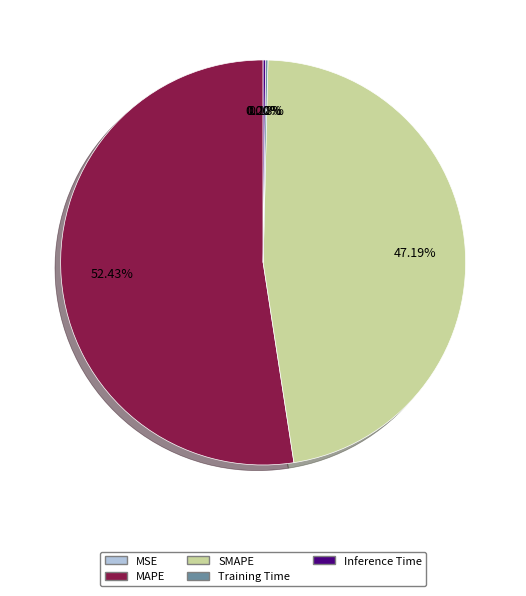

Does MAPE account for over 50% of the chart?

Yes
───
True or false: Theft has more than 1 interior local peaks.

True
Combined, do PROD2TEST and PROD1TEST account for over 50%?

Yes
───
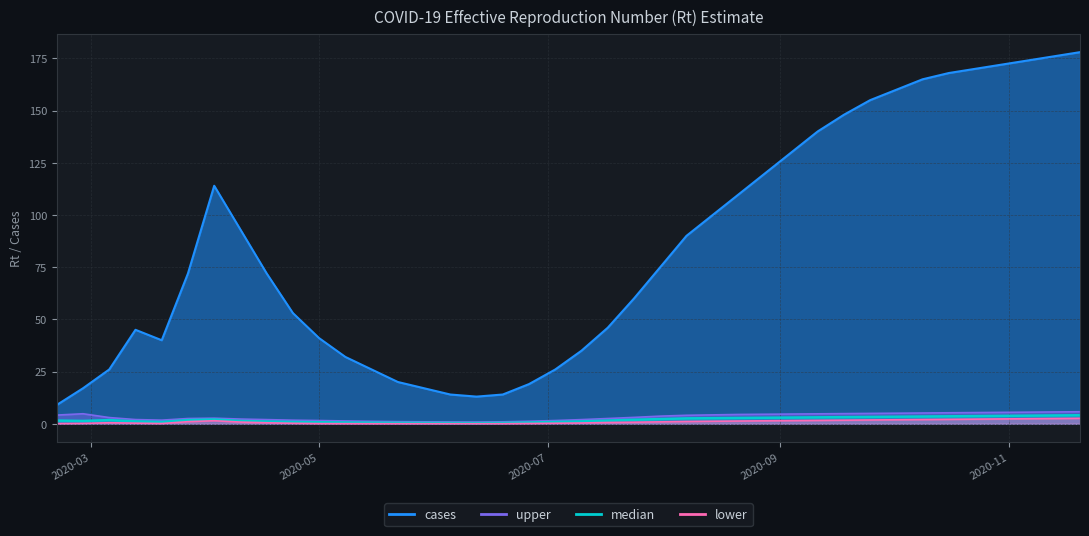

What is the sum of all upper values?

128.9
───
→ **Assignment**: Which lines in the entries above contain the word "True"? Copy each of those lines in full.

→ **Your response**:
True or false: Theft has more than 1 interior local peaks.
True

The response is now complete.